View the Oauth2 service configuration parameters 【Settings】-【Service Configuration】-【OIDC】 The authentication authorization, token acquisition, and UserInfo interfaces are required for the subsequent FineBI configuration.
# FineBI Configuration
- Install the Plugin
【System Management】-【Plugin Management】-【App Store】, search for the Oauth2 single sign-on plugin, and click Install.
After installation, refresh the page. The 【Single Sign-On Integration】 module will appear under the 【Management System】 menu.
- Configure Single Sign-On
【Management System】-【Single Sign-On Integration】
For PC access, click to enable configuration and select Oauth2 mode.

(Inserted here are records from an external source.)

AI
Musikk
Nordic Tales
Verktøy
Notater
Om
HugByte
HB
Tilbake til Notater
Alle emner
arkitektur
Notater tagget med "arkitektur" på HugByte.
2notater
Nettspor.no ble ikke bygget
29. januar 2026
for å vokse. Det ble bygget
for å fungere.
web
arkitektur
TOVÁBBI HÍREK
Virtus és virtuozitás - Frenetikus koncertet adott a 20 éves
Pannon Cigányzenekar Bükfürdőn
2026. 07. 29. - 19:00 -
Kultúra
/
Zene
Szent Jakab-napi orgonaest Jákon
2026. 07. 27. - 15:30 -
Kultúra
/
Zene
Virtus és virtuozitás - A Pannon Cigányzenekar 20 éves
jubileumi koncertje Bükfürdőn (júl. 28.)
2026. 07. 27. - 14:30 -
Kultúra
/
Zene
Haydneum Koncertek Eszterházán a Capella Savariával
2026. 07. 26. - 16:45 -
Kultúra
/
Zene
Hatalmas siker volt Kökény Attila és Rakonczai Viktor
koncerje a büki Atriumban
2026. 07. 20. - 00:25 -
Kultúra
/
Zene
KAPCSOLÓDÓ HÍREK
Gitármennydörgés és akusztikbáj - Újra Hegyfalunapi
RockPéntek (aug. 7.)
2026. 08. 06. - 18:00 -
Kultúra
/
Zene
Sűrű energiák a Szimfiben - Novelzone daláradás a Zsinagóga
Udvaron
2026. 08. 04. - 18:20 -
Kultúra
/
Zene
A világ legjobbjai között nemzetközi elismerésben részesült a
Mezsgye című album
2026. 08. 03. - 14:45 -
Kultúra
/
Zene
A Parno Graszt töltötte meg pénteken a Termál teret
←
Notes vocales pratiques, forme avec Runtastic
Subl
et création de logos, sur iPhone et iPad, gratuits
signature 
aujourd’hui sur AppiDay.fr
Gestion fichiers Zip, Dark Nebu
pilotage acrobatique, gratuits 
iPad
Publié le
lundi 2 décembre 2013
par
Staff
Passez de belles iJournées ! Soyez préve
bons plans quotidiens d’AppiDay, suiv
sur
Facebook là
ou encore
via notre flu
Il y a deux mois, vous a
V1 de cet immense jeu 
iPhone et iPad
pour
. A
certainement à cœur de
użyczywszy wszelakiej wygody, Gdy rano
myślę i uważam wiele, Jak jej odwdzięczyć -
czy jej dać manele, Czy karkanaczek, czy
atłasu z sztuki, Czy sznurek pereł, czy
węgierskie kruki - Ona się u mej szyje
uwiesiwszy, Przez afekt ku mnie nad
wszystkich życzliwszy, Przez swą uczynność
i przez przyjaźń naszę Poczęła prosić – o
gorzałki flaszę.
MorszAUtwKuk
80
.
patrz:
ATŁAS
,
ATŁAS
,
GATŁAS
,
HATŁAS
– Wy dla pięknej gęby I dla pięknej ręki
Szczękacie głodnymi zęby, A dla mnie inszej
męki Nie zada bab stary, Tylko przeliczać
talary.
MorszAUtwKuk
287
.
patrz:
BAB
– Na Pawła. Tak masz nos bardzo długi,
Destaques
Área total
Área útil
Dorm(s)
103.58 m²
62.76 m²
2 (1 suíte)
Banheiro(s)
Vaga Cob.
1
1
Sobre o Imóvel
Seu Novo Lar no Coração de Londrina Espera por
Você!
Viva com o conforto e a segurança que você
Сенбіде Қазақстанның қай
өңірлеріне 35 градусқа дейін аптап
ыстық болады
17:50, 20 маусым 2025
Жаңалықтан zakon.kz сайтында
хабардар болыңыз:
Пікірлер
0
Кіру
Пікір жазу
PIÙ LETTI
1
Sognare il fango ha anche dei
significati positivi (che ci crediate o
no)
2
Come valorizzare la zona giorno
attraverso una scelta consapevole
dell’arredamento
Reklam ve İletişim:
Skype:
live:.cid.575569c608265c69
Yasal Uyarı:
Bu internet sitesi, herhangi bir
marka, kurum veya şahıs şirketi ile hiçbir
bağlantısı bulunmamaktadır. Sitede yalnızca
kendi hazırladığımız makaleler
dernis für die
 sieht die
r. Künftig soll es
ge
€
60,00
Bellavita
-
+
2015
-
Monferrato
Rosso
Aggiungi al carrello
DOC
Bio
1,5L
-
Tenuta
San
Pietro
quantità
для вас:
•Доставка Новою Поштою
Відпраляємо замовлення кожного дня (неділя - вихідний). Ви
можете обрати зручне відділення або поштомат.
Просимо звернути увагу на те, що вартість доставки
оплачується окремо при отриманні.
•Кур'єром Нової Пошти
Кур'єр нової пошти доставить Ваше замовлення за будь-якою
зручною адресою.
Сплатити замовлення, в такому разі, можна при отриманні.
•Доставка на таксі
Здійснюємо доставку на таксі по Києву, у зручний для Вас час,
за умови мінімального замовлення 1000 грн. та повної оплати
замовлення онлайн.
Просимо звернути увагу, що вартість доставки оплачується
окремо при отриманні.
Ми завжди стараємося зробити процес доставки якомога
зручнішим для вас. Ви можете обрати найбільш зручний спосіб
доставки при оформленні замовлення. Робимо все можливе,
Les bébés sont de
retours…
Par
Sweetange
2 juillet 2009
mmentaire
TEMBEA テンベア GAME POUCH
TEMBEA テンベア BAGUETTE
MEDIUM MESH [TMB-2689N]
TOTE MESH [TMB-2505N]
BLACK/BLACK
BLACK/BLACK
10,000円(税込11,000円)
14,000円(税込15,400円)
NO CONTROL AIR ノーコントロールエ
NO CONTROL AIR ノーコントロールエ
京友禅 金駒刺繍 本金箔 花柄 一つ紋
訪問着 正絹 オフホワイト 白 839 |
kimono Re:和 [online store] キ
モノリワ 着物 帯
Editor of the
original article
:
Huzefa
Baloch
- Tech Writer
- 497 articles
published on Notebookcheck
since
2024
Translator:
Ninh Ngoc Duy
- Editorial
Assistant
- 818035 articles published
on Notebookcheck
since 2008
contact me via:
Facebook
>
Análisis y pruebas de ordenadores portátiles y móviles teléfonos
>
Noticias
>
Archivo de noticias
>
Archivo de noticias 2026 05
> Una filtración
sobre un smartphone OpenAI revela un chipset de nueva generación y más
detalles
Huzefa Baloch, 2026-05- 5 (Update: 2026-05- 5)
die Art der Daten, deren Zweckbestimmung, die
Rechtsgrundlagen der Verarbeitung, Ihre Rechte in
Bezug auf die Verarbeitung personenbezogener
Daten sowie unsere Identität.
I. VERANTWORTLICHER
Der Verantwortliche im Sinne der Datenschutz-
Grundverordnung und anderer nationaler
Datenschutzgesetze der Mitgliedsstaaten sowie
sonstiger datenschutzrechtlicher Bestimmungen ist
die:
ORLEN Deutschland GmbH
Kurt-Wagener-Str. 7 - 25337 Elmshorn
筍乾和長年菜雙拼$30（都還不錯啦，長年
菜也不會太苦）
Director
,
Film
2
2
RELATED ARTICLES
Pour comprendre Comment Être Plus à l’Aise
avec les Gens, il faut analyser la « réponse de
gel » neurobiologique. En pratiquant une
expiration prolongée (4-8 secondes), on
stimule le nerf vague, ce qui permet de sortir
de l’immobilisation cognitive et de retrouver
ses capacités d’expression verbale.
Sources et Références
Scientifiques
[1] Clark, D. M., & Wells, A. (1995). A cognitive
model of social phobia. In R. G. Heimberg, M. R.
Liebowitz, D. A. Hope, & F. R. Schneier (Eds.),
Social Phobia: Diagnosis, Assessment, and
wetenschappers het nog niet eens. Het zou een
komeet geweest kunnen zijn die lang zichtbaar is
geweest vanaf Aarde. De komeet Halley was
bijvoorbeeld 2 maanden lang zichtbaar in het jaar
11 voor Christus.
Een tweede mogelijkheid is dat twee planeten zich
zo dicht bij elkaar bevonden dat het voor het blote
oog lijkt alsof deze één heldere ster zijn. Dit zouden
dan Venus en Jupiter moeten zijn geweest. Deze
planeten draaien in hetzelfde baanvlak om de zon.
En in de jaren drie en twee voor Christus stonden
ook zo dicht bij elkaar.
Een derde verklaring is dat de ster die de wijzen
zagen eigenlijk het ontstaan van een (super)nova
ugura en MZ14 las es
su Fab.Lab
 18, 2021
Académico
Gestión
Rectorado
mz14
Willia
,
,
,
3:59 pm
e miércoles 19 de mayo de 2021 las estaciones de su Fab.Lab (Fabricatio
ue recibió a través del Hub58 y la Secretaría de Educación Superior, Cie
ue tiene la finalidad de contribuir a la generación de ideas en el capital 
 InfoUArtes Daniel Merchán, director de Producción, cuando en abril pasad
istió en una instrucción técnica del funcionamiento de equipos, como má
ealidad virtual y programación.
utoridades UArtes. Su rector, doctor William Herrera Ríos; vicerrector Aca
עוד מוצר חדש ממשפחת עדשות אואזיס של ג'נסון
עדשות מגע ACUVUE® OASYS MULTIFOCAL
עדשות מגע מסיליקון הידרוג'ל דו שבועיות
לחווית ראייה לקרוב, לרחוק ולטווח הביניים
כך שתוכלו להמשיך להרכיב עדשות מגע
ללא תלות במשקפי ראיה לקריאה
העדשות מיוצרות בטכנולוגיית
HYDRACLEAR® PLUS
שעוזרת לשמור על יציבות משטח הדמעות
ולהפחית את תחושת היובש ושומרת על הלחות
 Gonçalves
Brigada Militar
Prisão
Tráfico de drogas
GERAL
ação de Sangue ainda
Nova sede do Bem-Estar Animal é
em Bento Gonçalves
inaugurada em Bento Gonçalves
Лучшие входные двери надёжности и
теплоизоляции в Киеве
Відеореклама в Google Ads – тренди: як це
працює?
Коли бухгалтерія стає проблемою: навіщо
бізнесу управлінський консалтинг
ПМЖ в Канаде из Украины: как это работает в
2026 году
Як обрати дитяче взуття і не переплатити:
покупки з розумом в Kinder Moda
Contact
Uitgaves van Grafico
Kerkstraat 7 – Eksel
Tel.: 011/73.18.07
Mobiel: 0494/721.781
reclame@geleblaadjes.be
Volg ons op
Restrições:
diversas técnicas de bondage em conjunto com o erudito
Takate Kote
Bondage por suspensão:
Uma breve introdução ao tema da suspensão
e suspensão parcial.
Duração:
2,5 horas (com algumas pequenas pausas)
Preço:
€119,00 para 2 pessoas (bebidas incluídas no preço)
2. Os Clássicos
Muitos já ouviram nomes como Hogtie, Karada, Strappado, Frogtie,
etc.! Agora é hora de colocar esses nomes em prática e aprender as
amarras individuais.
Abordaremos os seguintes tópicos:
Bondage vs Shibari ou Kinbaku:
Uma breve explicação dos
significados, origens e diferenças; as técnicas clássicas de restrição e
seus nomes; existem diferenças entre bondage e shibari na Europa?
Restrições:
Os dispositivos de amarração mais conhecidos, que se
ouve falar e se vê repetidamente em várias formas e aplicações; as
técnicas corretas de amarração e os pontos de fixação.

Enable the single sign-on function.
Proceed with parameter configuration.
Parameter filling example (Single Sign-On Plugin Configuration Example Help Document: https://help.fanruan.com/finereport/doc-view-5037.html)
- Basic Configuration
| Parameter Name | Filling Example |
|---|---|
| Dynamically Get Report Domain Name | Enable |
| Keep Platform Login Page | Enable |
| Platform Logout Address | https://zhuyunmp.bccastle.com/api/v1/logout?redirect_url=http://biserver.com/webroot/decision |
| Login Failure Handling Logic | Display Error |
| Advanced Configuration | Default |
- Initial Parameters
| Parameter Name | Filling Example |
|---|---|
| ClientID | IDaaS Application ClientID |
| ClientSecret | IDaaS Application ClientSecret |
| Grant Type | authorization_code |
| Token Name | code |
| Scope Name | get_user_info |
| State | |
| Authentication Interface Address | ${"https://zhuyunmp.bccastle.com/api/v1/oauth2/authorize?response_type=code&client_id="+client_id+"&redirect_uri=http://39.102.212.183:37799/webroot/decision"} |
- Token Application Configuration
Request URL: POST https://zhuyunmp.bccastle.com/api/v1/oauth2/token
Request Headers:
| Parameter Name | Parameter Value |
|---|---|
| Authorization | Basic MVo4ZXI3WTNxOE5PUG9vQTJLVzVFU2lCZXN0YWRGZUY6T1NiR1hONlhyY1gxYzY4Z0FyWDhDS2pTRGxCeThvZHh3SkNwb2U2OFBMaDRRMTNJM1hsZDJqRGg5SHlwMnJLZA== |
The parameter value format is: base64(client_id:client_secret)
You can use online tools such as https://base64.us/ to generate it based on actual parameters.
It can also be captured using tools like Postman.
Request Body: x-www-form-urlencoded
| Parameter Name | Parameter Value |
|---|---|
| code | ${code} |
| grant_type | authorization_code |
Request Result:
| Parameter Name | Parameter Value |
|---|---|
| access_token | access_token |
- User Information Configuration
Request URL: GET https://zhuyunmp.bccastle.com/api/v1/oauth2/userinfo
Request Headers:
| Parameter Name | Parameter Value |
|---|---|
| Authorization | Bearer ${access_token} |
Request Body: form_data
Request Result:
| Parameter Name | Parameter Value |
|---|---|
| fr_login_name | userName |
# Login Verification {/examples/}
Access the Fanruan BI address: http://biserver.com/webroot/decision
It will redirect to the IDaaS login interface. Enter the authorized account login information to access BI.